*Exercise passage*
Frederick Terman

"When we set out to create a community of technical scholars in Silicon Valley, there wasn't much here and the rest of the world looked awfully big. Now a lot of the rest of the world is here"
Frederick Terman[1]
Frederick Terman
Born (1900-06-07)June 7, 1900
English, Indiana
Died December 19, 1982(1982-12-19) (aged 82)
Palo Alto, California
Nationality American
Fields Electrical engineering
Institutions Stanford University
Massachusetts Institute of Technology
Alma mater Stanford University
Doctoral advisor Vannevar Bush
Notable students Oswald Garrison Villard, Jr.
William Hewlett
David Packard
Russell and Sigurd Varian
Bernard M. Oliver
Notable awards IEEE Medal of Honor (1950)
IEEE James H. Mulligan, Jr. Education Medal (1956)
IEEE Founders Medal (1963)
National Medal of Science (1975)

Frederick Emmons Terman (/ˈtɜːrmən/; June 7, 1900 – December 19, 1982) was an American academician. He is widely credited (together with William Shockley) with being the father of Silicon Valley.[2]

Education

Terman completed his undergraduate degree in chemistry and his master's degree in electrical engineering at Stanford University. His father Lewis Terman, a psychologist who studied gifted children and popularized the IQ test in America, was a professor at Stanford. Terman went on to earn an ScD in electrical engineering from Massachusetts Institute of Technology in 1924. His advisor at MIT was Vannevar Bush, who first proposed what became the National Science Foundation.

Academic career

He returned to Stanford in 1925 as a member of the engineering faculty. From 1925 to 1941 Terman designed a course of study and research in electronics at Stanford that focused on work with vacuum tubes, circuits, and instrumentation. He hired Charles Litton and Karl Spangenberg, a student of William Littell Everitt. Together they established a vacuum tube laboratory.[3] He also wrote Radio Engineering (first edition in 1932; second edition, much improved, in 1937; third edition in 1947 with added coverage of new technologies developed during World War II; fourth edition in 1955 with a new title, Electronic and Radio Engineering), one of the most important books on electrical and radio engineering, and to this day a good reference on those subjects. Terman's students at Stanford included Oswald Garrison Villard, Jr., Russell and Sigurd Varian, William Hewlett, and David Packard.[4] He encouraged his students to form their own companies and personally invested in many of them, resulting in firms such as Litton Industries, Varian Associates, and Hewlett-Packard.[5] Terman was president of the Institute of Radio Engineers in 1941.[6]

During World War II, Terman directed a staff of more than 850 at the Radio Research Laboratory at Harvard University. This organization was the source of Allied jammers to block enemy radar, tunable receivers to detect radar signals, and aluminum strips (“chaff”) to produce spurious reflections on enemy radar receivers. These countermeasures significantly reduced the effectiveness of radar-directed anti-aircraft fire.

After the war Terman returned to Stanford and was appointed dean of the School of Engineering. In 1951 he spearheaded the creation of Stanford Industrial Park (now Stanford Research Park), whereby the University leased portions of its land to high-tech firms.[7] Companies such as Varian Associates, Hewlett-Packard, Eastman Kodak, General Electric, and Lockheed Corporation moved into Stanford Industrial Park and made the mid-Peninsula area into a hotbed of innovation which eventually became known as Silicon Valley.

*Requirement*
Reproduce the Frederick Terman text between "Frederick Terman[1]" and "students Oswald Garrison Villard, Jr.", inclusive, substituting "Palo Alto, CA" for "Palo Alto, California".

*Saved data entries*
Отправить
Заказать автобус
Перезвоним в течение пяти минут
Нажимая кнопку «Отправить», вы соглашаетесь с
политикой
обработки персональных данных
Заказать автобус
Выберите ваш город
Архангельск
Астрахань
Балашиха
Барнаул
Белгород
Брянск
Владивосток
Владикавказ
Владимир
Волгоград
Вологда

*Output of the exercise*
Frederick Terman[1]
Frederick Terman
Born (1900-06-07)June 7, 1900
English, Indiana
Died December 19, 1982(1982-12-19) (aged 82)
Palo Alto, CA
Nationality American
Fields Electrical engineering
Institutions Stanford University
Massachusetts Institute of Technology
Alma mater Stanford University
Doctoral advisor Vannevar Bush
Notable students Oswald Garrison Villard, Jr.